Task objective: Repeat exactly the lines of the entries below from the one with "concept that's introduced" through the one with "requires a target to move the execution to.", both ends included, and nothing else.

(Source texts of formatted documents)
□ □ □

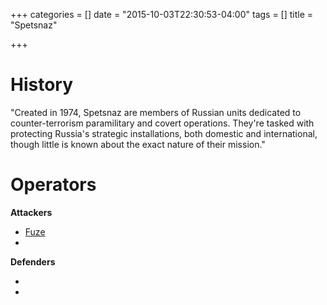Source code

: +++
categories = []
date = "2015-10-03T22:30:53-04:00"
tags = []
title = "Spetsnaz"

+++

# History

"Created in 1974, Spetsnaz are members of Russian units dedicated to counter-terrorism paramilitary and covert operations. They're tasked with protecting Russia's strategic installations, both domestic and international, though little is known about the exact nature of their mission."

# Operators

**Attackers**

- [Fuze]()
- []()

**Defenders**

- []()
- []()
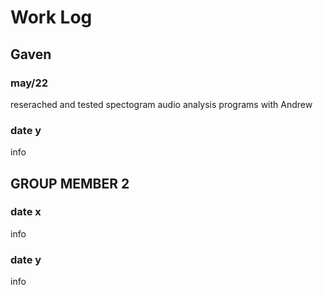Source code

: # Work Log

## Gaven

### may/22

reserached and tested spectogram audio analysis programs with Andrew 

### date y

info


## GROUP MEMBER 2

### date x

info

### date y

info
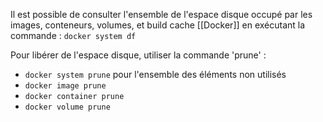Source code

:
Il est possible de consulter l'ensemble de l'espace disque occupé par les images, conteneurs, volumes, et build cache [[Docker]] en exécutant la commande : 
``docker system df``

Pour libérer de l'espace disque, utiliser la commande 'prune' :
- ``docker system prune`` pour l'ensemble des éléments non utilisés
- ``docker image prune``
- ``docker container prune``
- ``docker volume prune``

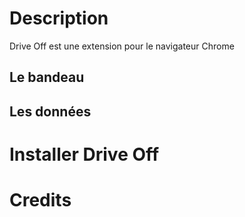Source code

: # Description

Drive Off est une extension pour le navigateur Chrome

## Le bandeau


## Les donn&eacute;es


# Installer Drive Off


# Credits

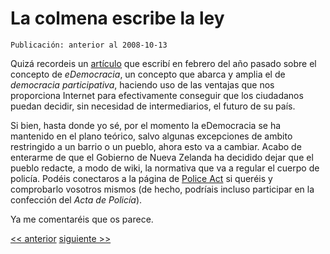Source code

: # La colmena escribe la ley

`Publicación: anterior al 2008-10-13`

Quizá recordeis un [artículo](07.La_voz_de_la_colmena.md) que escribí en febrero del año pasado sobre el concepto de *eDemocracia*, un concepto que abarca y amplia el de *democracia participativa*, haciendo uso de las ventajas que nos proporciona Internet para efectivamente conseguir que los ciudadanos puedan decidir, sin necesidad de intermediarios, el futuro de su país.

Si bien, hasta donde yo sé, por el momento la eDemocracia se ha mantenido en el plano teórico, salvo algunas excepciones de ambito restringido a un barrio o un pueblo, ahora esto va a cambiar. Acabo de enterarme de que el Gobierno de Nueva Zelanda ha decidido dejar que el pueblo redacte, a modo de wiki, la normativa que va a regular el cuerpo de policía. Podéis conectaros a la página de [Police Act](http://wiki.policeact.govt.nz) si queréis y comprobarlo vosotros mismos (de hecho, podríais incluso participar en la confección del *Acta de Policía*).

Ya me comentaréis que os parece.

[<< anterior](09._La_caihda_del_imperio_de_los_ratones.md) [siguiente >>](11.La_vigencia_de_una_constituciohn_rechazada.md)
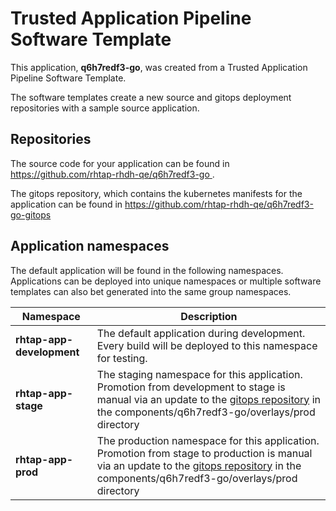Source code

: # Trusted Application Pipeline Software Template

This application, **q6h7redf3-go**, was created from a Trusted Application Pipeline Software Template.

The software templates create a new source and gitops deployment repositories with a sample source application. 

## Repositories

The source code for your application can be found in [https://github.com/rhtap-rhdh-qe/q6h7redf3-go ](https://github.com/rhtap-rhdh-qe/q6h7redf3-go ).
 
The gitops repository, which contains the kubernetes manifests for the application can be found in 
[https://github.com/rhtap-rhdh-qe/q6h7redf3-go-gitops ](https://github.com/rhtap-rhdh-qe/q6h7redf3-go-gitops ) 

## Application namespaces 

The default application will be found in the following namespaces. Applications can be deployed into unique namespaces or multiple software templates can also bet generated into the same group namespaces.  

|  Namespace   |  Description   |  
| -------- | -------- |   
| **rhtap-app-development** | The default application during development. Every build will be deployed to this namespace for testing. | 
| **rhtap-app-stage** | The staging namespace for this application. Promotion from development to stage is manual via an update to the [gitops repository](https://github.com/rhtap-rhdh-qe/q6h7redf3-go-gitops ) in the components/q6h7redf3-go/overlays/prod directory |  
| **rhtap-app-prod** | The production namespace for this application. Promotion from stage to production is manual via an update to the [gitops repository](https://github.com/rhtap-rhdh-qe/q6h7redf3-go-gitops ) in the components/q6h7redf3-go/overlays/prod directory | 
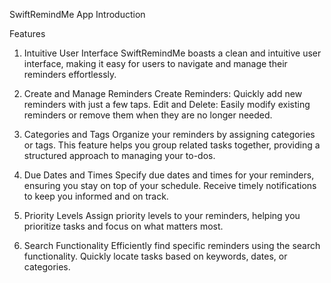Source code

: SwiftRemindMe App
Introduction

Features
1. Intuitive User Interface
SwiftRemindMe boasts a clean and intuitive user interface, making it easy for users to navigate and manage their reminders effortlessly.

2. Create and Manage Reminders
Create Reminders: Quickly add new reminders with just a few taps.
Edit and Delete: Easily modify existing reminders or remove them when they are no longer needed.
3. Categories and Tags
Organize your reminders by assigning categories or tags. This feature helps you group related tasks together, providing a structured approach to managing your to-dos.

4. Due Dates and Times
Specify due dates and times for your reminders, ensuring you stay on top of your schedule. Receive timely notifications to keep you informed and on track.

5. Priority Levels
Assign priority levels to your reminders, helping you prioritize tasks and focus on what matters most.

6. Search Functionality
Efficiently find specific reminders using the search functionality. Quickly locate tasks based on keywords, dates, or categories.
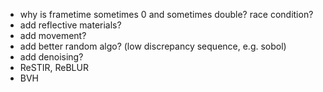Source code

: - why is frametime sometimes 0 and sometimes double? race condition?
- add reflective materials?
- add movement?
- add better random algo? (low discrepancy sequence, e.g. sobol)
- add denoising?
- ReSTIR, ReBLUR
- BVH
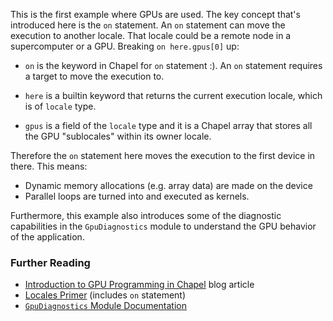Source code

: This is the first example where GPUs are used. The key concept that's introduced
here is the `on` statement. An `on` statement can move the execution to another
locale. That locale could be a remote node in a supercomputer or a GPU. Breaking
`on here.gpus[0]` up:

- `on` is the keyword in Chapel for `on` statement :). An `on` statement
  requires a target to move the execution to.

- `here` is a builtin keyword that returns the current execution locale, which
  is of `locale` type.

- `gpus` is a field of the `locale` type and it is a Chapel array that stores
  all the GPU "sublocales" within its owner locale.

Therefore the `on` statement here moves the execution to the first device in
there. This means:

- Dynamic memory allocations (e.g. array data) are made on the device
- Parallel loops are turned into and executed as kernels.

Furthermore, this example also introduces some of the diagnostic capabilities in
the `GpuDiagnostics` module to understand the GPU behavior of the application.


### Further Reading

- [Introduction to GPU Programming in
  Chapel](https://chapel-lang.org/blog/posts/intro-to-gpus/) blog article
- [Locales Primer](https://chapel-lang.org/docs/main/primers/locales.html)
  (includes `on` statement)
- [`GpuDiagnostics` Module
  Documentation](https://chapel-lang.org/docs/main/modules/standard/GpuDiagnostics.html)
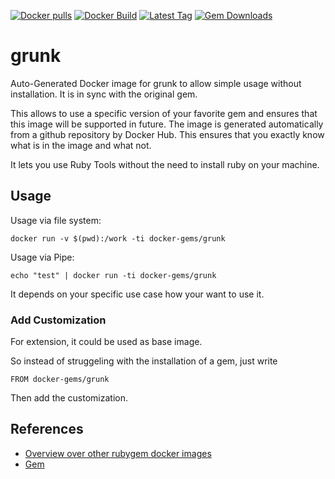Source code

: [![Docker pulls](https://img.shields.io/docker/pulls/rubygem/grunk.svg)](https://hub.docker.com/r/rubygem/grunk/)
[![Docker Build](https://img.shields.io/docker/automated/rubygem/grunk.svg)](https://hub.docker.com/r/rubygem/grunk/)
[![Latest Tag](https://img.shields.io/github/tag/docker-rubygem/grunk.svg)](https://hub.docker.com/r/rubygem/grunk/)
[![Gem Downloads](https://img.shields.io/gem/dt/grunk.svg)](https://rubygems.org/gems/grunk/)
# grunk

Auto-Generated Docker image for grunk to allow simple usage without installation.
It is in sync with the original gem.

This allows to use a specific version of your favorite gem and ensures that this image will be supported in future.
The image is generated automatically from a github repository by Docker Hub.
This ensures that you exactly know what is in the image and what not.

It lets you use Ruby Tools without the need to install ruby on your machine.

## Usage

Usage via file system:

`docker run -v $(pwd):/work -ti docker-gems/grunk`

Usage via Pipe:

`echo "test" | docker run -ti docker-gems/grunk`

It depends on your specific use case how your want to use it.

### Add Customization

For extension, it could be used as base image.

So instead of struggeling with the installation of a gem, just write

`FROM docker-gems/grunk`

Then add the customization.

## References

 - [Overview over other rubygem docker images](https://github.com/thinkbot/docker-rubygem)
 - [Gem](https://rubygems.org/gems/grunk/)
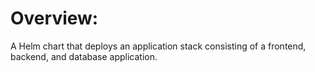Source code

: # Overview:
A Helm chart that deploys an application stack consisting of a frontend, backend, and
database application.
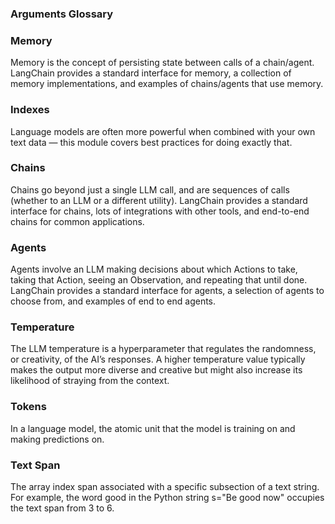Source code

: ### Arguments Glossary

### Memory
Memory is the concept of persisting state between calls of a chain/agent. LangChain provides a standard interface for memory, a collection of memory implementations, and examples of chains/agents that use memory.

### Indexes
Language models are often more powerful when combined with your own text data — this module covers best practices for doing exactly that.

### Chains
Chains go beyond just a single LLM call, and are sequences of calls (whether to an LLM or a different utility). LangChain provides a standard interface for chains, lots of integrations with other tools, and end-to-end chains for common applications.

### Agents
Agents involve an LLM making decisions about which Actions to take, taking that Action, seeing an Observation, and repeating that until done. LangChain provides a standard interface for agents, a selection of agents to choose from, and examples of end to end agents.

### Temperature
The LLM temperature is a hyperparameter that regulates the randomness, or creativity, of the AI’s responses. A higher temperature value typically makes the output more diverse and creative but might also increase its likelihood of straying from the context.

### Tokens
In a language model, the atomic unit that the model is training on and making predictions on.

### Text Span
The array index span associated with a specific subsection of a text string. For example, the word good in the Python string s="Be good now" occupies the text span from 3 to 6.
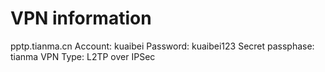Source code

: # VPN information

pptp.tianma.cn
Account: kuaibei
Password: kuaibei123
Secret passphase: tianma
VPN Type: L2TP over IPSec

□ □ □

Reply to the task:
: This is the first example where GPUs are used. The key concept that's introduced
here is the `on` statement. An `on` statement can move the execution to another
locale. That locale could be a remote node in a supercomputer or a GPU. Breaking
`on here.gpus[0]` up:

- `on` is the keyword in Chapel for `on` statement :). An `on` statement
  requires a target to move the execution to.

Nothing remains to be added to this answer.